Décès de Benoît Violier: un minimum de réserve, s’il-vous plaît!

Il faut le dire • Le décès du «chef triplement étoilé» Benoît Violier a donné lieu, et continue de donner lieu, à l’une de ces gargantuesques orgies journalistique dont le microcosme a le secret. On ne compte plus les articles, analyses, témoignages, hommages reniflants de tout ce que la Suisse romande compte de people, de gens fortunés et de décideurs,...

Le décès du «chef triplement étoilé» Benoît Violier a donné lieu, et continue de donner lieu, à l’une de ces gargantuesques orgies journalistique dont le microcosme a le secret.
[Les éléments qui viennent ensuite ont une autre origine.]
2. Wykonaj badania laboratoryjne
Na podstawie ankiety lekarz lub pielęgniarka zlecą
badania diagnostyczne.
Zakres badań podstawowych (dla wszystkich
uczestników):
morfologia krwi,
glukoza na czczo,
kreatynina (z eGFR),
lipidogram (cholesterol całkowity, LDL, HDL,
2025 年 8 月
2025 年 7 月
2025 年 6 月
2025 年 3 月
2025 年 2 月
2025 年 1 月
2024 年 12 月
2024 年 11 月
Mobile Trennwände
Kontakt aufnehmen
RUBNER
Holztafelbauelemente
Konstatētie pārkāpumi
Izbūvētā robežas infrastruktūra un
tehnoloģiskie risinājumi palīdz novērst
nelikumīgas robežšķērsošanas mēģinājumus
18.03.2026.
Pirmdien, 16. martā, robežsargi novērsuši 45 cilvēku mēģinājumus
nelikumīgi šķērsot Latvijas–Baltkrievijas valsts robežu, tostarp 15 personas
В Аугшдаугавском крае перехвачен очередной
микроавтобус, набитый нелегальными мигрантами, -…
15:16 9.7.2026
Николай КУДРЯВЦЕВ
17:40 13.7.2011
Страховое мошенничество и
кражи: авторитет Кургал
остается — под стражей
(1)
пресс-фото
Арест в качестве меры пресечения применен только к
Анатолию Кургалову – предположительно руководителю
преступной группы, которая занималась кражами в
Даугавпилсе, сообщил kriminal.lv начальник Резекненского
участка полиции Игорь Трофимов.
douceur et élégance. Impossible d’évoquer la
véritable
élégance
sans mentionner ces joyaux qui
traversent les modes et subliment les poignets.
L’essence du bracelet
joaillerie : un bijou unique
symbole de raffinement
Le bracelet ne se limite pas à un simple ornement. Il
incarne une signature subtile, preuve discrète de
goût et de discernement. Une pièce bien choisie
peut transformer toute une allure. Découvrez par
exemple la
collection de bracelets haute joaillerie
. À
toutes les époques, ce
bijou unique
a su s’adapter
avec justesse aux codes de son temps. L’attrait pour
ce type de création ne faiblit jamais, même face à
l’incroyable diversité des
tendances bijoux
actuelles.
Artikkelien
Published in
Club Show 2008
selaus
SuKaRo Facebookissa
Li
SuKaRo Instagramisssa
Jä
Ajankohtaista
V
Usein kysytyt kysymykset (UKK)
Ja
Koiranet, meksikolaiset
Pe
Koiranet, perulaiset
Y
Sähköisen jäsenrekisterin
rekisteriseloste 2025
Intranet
On ne compte plus les articles, analyses, témoignages, hommages reniflants de tout ce que la Suisse romande compte de people, de gens fortunés et de décideurs, les trois catégories n’étant par ailleurs que difficilement distinguables.

Bien sûr, la mort d’un homme interpelle et attriste; c’est d’autant plus le cas lorsqu’on parle d’une mort choisie, dénouement terrible d’une souffrance qu’on imagine profonde. Mais de là à en faire un feuilleton quotidien…
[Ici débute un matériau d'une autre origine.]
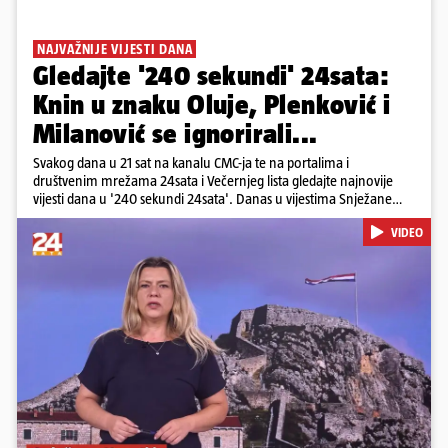
NAJVAŽNIJE VIJESTI DANA
Gledajte '240 sekundi' 24sata:
Knin u znaku Oluje, Plenković i
Milanović se ignorirali...
Svakog dana u 21 sat na kanalu CMC-ja te na portalima i
društvenim mrežama 24sata i Večernjeg lista gledajte najnovije
vijesti dana u '240 sekundi 24sata'. Danas u vijestima Snježane
Krnetić: Hrvatska je obilježila 31. obljetnicu Oluje, a pažnju je
VIDEO
privuklo ignoriranje predsjednika Zorana Milanovića i premijera
Andreja Plenkovića u Kninu. Donosimo i detalje o većim
braniteljskim mirovinama, apelu obitelji Hrvata u komi u Irskoj,
upozorenjima nakon nove tragedije na električnom romobilu te
smanjenju proizvodnje u nuklearnoj elektrani Krško.
Pokretanje videa...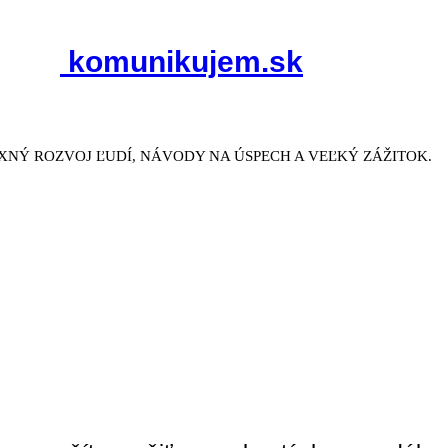
komunikujem.sk
NÝ ROZVOJ ĽUDÍ, NÁVODY NA ÚSPECH A VEĽKÝ ZÁŽITOK.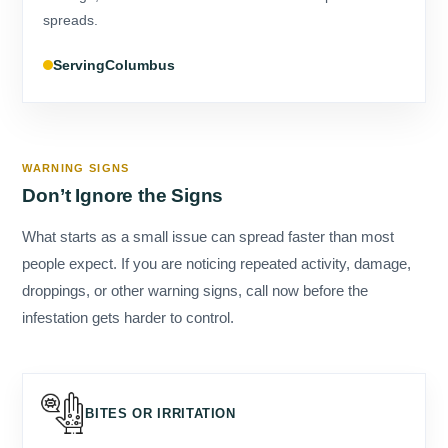
Columbus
A pareille effusion médiatique, je vois plusieurs raisons.

La première est d’ordre dramaturgique: la mort soudaine et violente d’un homme au faîte de sa gloire, surtout quand celui-ci est jeune, évoque des schémas intemporels et puissants, utilisés des tragédies grecques jusqu’aux meilleurs succès hollywoodiens. La deuxième renvoie à l’appartenance de classe: toutes celles et ceux, journalistes, actionnaires, patrons de ceci ou de cela, grands hommes et femmes de pouvoir, sportifs, avocats, hommes et femmes politiques, fréquentent ou ont fréquenté les lieux. Certains étaient des habitués; tous y ont organisé qui un anniversaire de mariage, qui un repas d’affaires, qui la signature d’un contrat. Pour l’élite romande, la table de Violier est un stamm, un point de ralliement où l’on a l’assurance de rester entre-soi. La troisième raison tient au nouveau statut social du «chef étoilé», propulsé au rang de héros contemporain par les émissions de divertissement (le marmiton de base, soit le 99% de la profession, n’ayant pas droit à pareils honneurs, il va sans dire).

Que la presse rende hommage à un grand chef au talent incontestable est normal et sans doute souhaitable. Qu’elle en fasse tant, oubliant la retenue et la décence auxquelles un décès appelle pourtant, est plus choquant.